You can decide for yourself.
Let us suppose that the easily enumerated and easily
described details about the infectious, disease causing bacterial organisms
were part of an a priori body of knowledge common to all citizens. Or even more
far fetched, to all global ctizens. How would that benefit young people, old
people, and everyone in between?
If one has to pose such a question, there really isn't any
need to answer it, is there?
Do responsible citizens vote on matters of public
health? Ostensibly, yes. Is an informed electorate a self-evidently good
thing? Ostensibly, yes. But actually, if it's necessary to pose such a
question, an answer isn't necessary.

Vigdor Schreibman , Federal Information News Service. sunsite.utk.edu/FINS cyberspacecapital.org
Vigdor Schreibman asked buddycom what the future holds for
science. This is the open reply.
Genomics is threatening to lengthen average life spans. It
is also threatening to make equally important improvements in the quality of
health. Use of the word threaten is somewhat humorous. We use the word
threaten because as the promise of genomics is realized, the current
socio-political structures will disappear. The methods of and the reasons for
continuing them will melt away. It should be a gradual painless process as
benefits are realized and compared to past paradigms. An intelligent electorate
is the most dangerous of things for democracy in its current form which most
agree is a substitute for the real thing. Lengthened life spans necessarily
threaten to cause modification and change in the current socio-political
systems.
Let's suppose that genomics had advanced to a stage in which
the average life expectancy were to be 150 years with a quality of health
commensurate with that of a thirty year old individual. What could be done with
eighty extra years? Would you choose to run longer on the treadmill?
Would you prefer to spend the time in hedonistic pursuits? More importantly,
what about learning? With eighty extra years the standard time for the learning
process will likely be extended, by an amount equal to ten percent of the
increase, to twenty years. Everyone will have plenty of time to attain a truly
broad based education. That is something which is extremely rare at present. In
contemporary society, education is simply an erstaz term for training.
Competitive training. Higher learning merely narrows the focus of the training;
the higher the level, the more specialized and competitive the focus. A longer
life span will necessarily decrease the need for haste and competitiveness.
Specialization will have less value than generalization.
And science? Science will be appreciated much more fully in
the future. That isn't as silly as it may at first seem.
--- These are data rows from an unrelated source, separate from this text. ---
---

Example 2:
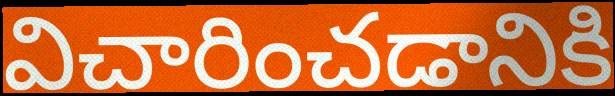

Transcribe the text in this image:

విచారించడానికి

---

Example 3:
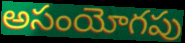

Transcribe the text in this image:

అసంయోగపు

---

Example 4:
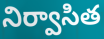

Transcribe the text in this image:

నిర్వాసిత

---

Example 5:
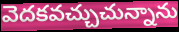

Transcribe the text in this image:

వెదకవచ్చుచున్నాను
It is a natural
progression. As natural as water flowing downhill, for two reasons, both
stemming from the fact that genomics will increase life expectancy and quality.
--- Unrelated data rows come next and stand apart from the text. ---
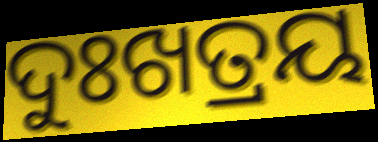
ଦୁଃଖତ୍ରୟ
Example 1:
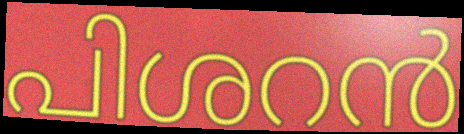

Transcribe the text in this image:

പിശറൻ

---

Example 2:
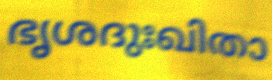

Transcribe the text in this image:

ഭൃശദുഃഖിതാ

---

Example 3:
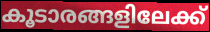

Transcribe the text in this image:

കൂടാരങ്ങളിലേക്ക്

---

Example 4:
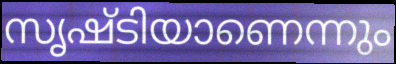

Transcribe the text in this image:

സൃഷ്ടിയാണെന്നും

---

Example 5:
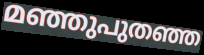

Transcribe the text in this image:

മഞ്ഞുപുതഞ്ഞ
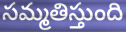
సమ్మతిస్తుంది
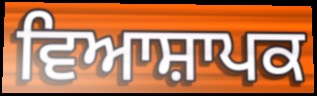
ਵਿਆਸ਼ਾਪਕ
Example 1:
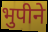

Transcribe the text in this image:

भुपीने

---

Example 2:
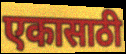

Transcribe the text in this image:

एकासाठी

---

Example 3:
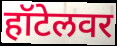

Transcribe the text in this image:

हॉटेलवर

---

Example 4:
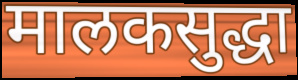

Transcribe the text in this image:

मालकसुद्धा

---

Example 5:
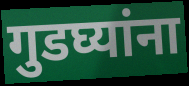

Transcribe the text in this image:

गुडघ्यांना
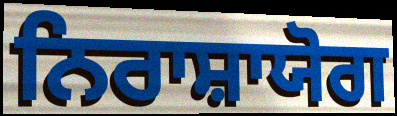
ਨਿਰਾਸ਼ਾਯੋਗ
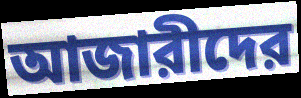
আজারীদের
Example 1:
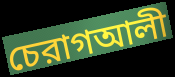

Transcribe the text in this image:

চেরাগআলী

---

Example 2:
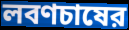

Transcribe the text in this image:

Firstly, all will have plenty of opportunity to appreciate science, the
source of the increase in life.. There will be one heck of a lot of extra time.
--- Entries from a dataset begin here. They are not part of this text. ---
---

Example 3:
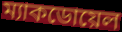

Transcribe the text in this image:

ম্যাকডোয়েল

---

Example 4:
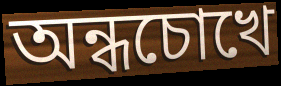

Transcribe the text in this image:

অন্ধচোখে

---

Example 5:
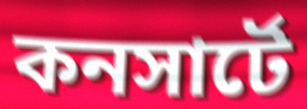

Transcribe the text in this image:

কনসার্টে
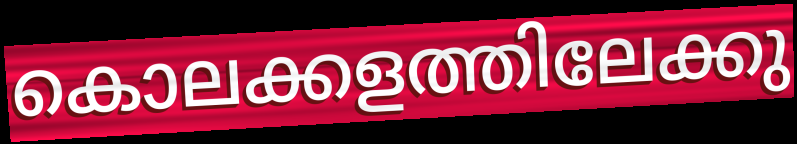
കൊലക്കളത്തിലേക്കു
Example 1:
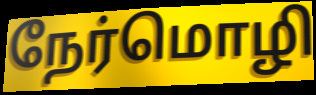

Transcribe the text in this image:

நேர்மொழி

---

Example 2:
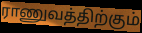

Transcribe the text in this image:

ராணுவத்திற்கும்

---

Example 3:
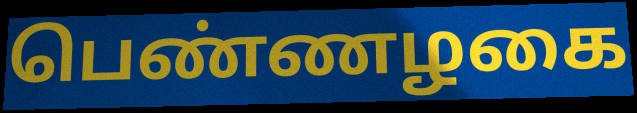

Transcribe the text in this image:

பெண்ணழகை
Without something as interesting as science to enhance and expand the enjoyment
of a life expectancy increased by eighty extra years, life would become very
tedious and boring. Secondly, all will have plenty of reason to
appreciate science. Science will have provided something tangible which
arbitrary and abstract belief systems had not, namely long life. Longer life
means more time. More time means more opportunity to contemplate and to
understand the patterns of life. People will have seen that marginalization of
science had been a disingenuous attempt to prolong an outmoded socio-political
system. They will be less willing to give up a longer life in defense of
socio-political systems which had primarily benefitted elites.
Presently people in America begin their race for the
aquisition of material wealth just after puberty, some even sooner. In the
search for any avenue which may prove to be lucrative, they investigate
science. They ask what science can give them. When that question is answered
with nothing leading directly to a dollar sign, they quickly reject it. Future
generations will find that the answer is initially, long life.
Thereafter they will find many other tangible benefits.